==== TRECHO DA PÁGINA ====
Por Eduardo Hoornaert
Entre seus 14 e 22 anos, o jovem
Helder Câmara vive no Seminário Diocesano de Fortaleza, Ceará, Brasil. No final
de sua permanência ali, ele elabora uma ‘regra de vida’, ulteriormente
divulgado entre colaboradoras e colaboradores, tanto no Rio de Janeiro como em
Recife. Trata-se de um documento pouco conhecido, mas importante para a
compreensão de sua importância em termos universais, ou seja, para além da
instituição católica. Vai aqui um resumo desse documento, além de alguns
comentários.
1. O texto de uma ‘Regra de
Vida’ aparece pela primeira vez numa das Cartas Circulares que Helder escreve,
principalmente durante a noite, em Roma durante o Concílio Vaticano II,
destinadas à ‘Família Mecejanense’ ou ‘Família de São Joaquim’, ou seja, a um
grupo de mulheres que o auxiliam em seus trabalhos como bispo auxiliar no Rio
de Janeiro. Redigida na noite entre os dias 19 e 20 de outubro de 1963, durante
a primeira sessão do Concílio Vaticano II, o documento comporta 7 páginas e se
inspira provavelmente num texto anterior (Cartas Circulares, Volume 1, Tomo 1,
pp. 210-217). Helder recorre diversas vezes a esse texto anterior. Na página
192 (escrita poucas noites antes), ele escreve: É possível e provável
que envie a vocês um Roteiro de vida, uma Regra, que ando escrevendo na
Vigília; pensando não só em mim, mas em todos nós. É o aproveitamento prático
de toda a visão sobrenatural que a graça nos dá e que a experiência da vida vai
ilustrando. E acrescenta: Reparem como no meio do trabalho
mais intenso, e justamente na medida em que este aumenta e se agrava, é preciso
abrir espaço, descobrir tempo para o essencial. A Regra é um esquema amplo,
fácil de guardar. É a visão que Deus me dá nos dias que passam: visão positiva
e larga, dentro do lema de S. Agostinho: ‘Ama et fac quod vis’ (Ama e faze o
que quiseres). Sua remessa vale como uma confidência, como um retrato
do que desejo ser. E vale, também, como um convite a não deixar que o
acidental tome conta de nós e nos afogue. É incrível como o essencial nos
escapa e como é preciso uma vigilância constante para, de novo e
sempre, segurá-lo com as duas mãos.
==== ITENS ====
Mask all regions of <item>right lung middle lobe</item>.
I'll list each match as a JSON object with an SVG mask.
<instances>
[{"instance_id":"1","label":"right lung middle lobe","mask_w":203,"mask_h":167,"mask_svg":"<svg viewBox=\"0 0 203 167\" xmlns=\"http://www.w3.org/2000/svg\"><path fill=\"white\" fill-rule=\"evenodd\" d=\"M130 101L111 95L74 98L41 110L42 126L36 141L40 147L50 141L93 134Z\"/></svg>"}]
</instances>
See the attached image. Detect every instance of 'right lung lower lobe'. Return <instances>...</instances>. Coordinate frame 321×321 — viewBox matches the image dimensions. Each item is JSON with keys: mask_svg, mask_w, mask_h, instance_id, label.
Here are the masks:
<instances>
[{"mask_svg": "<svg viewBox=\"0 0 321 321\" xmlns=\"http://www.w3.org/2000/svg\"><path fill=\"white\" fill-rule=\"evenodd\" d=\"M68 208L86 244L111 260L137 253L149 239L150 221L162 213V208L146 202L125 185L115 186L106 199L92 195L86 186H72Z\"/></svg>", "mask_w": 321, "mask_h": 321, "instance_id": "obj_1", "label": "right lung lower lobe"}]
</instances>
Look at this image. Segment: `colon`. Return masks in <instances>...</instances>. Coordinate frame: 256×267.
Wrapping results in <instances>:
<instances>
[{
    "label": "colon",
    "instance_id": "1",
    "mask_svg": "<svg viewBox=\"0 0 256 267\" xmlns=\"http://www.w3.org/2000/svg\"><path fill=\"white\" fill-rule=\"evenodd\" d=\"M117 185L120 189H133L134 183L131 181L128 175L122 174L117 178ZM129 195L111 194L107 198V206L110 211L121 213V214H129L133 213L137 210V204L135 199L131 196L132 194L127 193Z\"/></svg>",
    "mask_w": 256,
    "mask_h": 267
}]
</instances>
====
TAREFAS A FAZER:
**a)** Passe para o inglês esta frase do trecho sobre Helder Câmara: "A Regra é um esquema amplo, fácil de guardar."
**b)** Segundo o trecho, em que noite foi redigido o documento com a 'Regra de Vida'?
As linhas não têm relação alguma com o trecho.

RESPOSTAS FINAIS:
**a)** The Rule is a broad outline, easy to keep.

**b)** Na noite entre os dias 19 e 20 de outubro de 1963.